Policja w Lublinie złapała pechowego złodzieja. 32-latek wpadł, bo uciekając z butelką wódki, pośliznął się i złamał nogę.
Do zdarzenia doszło w piątek wieczorem przy ul. Krzemionki. Złodziej złapał butelkę wódki i próbował uciec ze sklepu.
Złodzieja na monitoringu zobaczył ochroniarz i ruszył w pościg. Na widok doganiającego go ochroniarza 32-latek wyrzucił wartą 53 zł butelkę wódki.
Mężczyzna nie chciał zapłacić za alkohol, a gdy usłyszał, że na miejsce wezwano policję próbował uciec. Jednak sprawiedliwość dopadła go szybciej niż się spodziewał.

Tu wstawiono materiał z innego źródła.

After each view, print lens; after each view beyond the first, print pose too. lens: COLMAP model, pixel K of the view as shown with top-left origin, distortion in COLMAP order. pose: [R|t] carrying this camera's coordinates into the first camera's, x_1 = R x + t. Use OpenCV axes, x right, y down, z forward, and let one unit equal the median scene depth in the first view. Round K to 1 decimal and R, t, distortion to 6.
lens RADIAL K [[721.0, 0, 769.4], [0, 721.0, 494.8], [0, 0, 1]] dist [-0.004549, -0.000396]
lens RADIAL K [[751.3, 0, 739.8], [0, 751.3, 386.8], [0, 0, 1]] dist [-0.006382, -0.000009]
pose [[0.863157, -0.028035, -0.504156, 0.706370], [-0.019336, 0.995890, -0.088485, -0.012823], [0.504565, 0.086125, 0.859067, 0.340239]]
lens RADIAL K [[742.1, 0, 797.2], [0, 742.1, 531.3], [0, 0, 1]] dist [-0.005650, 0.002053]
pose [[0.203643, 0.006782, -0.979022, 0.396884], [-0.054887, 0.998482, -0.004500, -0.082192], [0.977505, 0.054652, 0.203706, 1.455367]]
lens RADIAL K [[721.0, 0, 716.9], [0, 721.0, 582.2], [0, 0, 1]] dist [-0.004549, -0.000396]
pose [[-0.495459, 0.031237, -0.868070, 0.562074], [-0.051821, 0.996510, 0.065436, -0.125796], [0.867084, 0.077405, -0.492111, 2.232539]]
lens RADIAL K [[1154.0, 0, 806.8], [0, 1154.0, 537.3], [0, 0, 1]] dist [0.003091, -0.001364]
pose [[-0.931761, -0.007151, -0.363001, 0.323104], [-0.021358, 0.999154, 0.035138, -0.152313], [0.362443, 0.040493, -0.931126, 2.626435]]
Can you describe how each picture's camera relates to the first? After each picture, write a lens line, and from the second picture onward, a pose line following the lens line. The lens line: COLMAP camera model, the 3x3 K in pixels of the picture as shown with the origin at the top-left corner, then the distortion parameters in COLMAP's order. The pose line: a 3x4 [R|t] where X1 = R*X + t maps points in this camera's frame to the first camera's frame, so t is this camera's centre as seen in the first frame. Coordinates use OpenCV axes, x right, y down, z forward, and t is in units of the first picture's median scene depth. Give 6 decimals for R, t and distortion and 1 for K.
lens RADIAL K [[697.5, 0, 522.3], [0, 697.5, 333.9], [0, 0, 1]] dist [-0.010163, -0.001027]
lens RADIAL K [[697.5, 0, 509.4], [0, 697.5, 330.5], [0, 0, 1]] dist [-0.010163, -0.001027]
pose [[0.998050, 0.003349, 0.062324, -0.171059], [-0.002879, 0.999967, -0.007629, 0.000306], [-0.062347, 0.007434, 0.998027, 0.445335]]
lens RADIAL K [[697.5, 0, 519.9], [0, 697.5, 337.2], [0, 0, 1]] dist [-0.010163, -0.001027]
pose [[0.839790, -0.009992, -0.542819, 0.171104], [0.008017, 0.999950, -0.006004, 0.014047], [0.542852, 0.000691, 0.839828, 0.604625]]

Złodziej pośliznął się bowiem na lodzie i złamał nogę. – W trakcie ucieczki złodziej poślizgnął się i upadł na lód. Na miejsce wezwano ratowników medycznych – potwierdza dyżurny lubelskiej policji.
Z podejrzeniem złamania lewej nogi 32-latek trafił do szpitala. Gdy dojdzie do siebie, odpowie za kradzież.
Co ciekawe, za kradzież odpowie też pomagająca mu 22-latka. Kobieta próbowała zmylić obsługę sklepu.
Jak się później okazało, dwójka ta ma na koncie już kilka kradzieży alkoholu. Ich łupem padały butelki Stocka i Finlandii.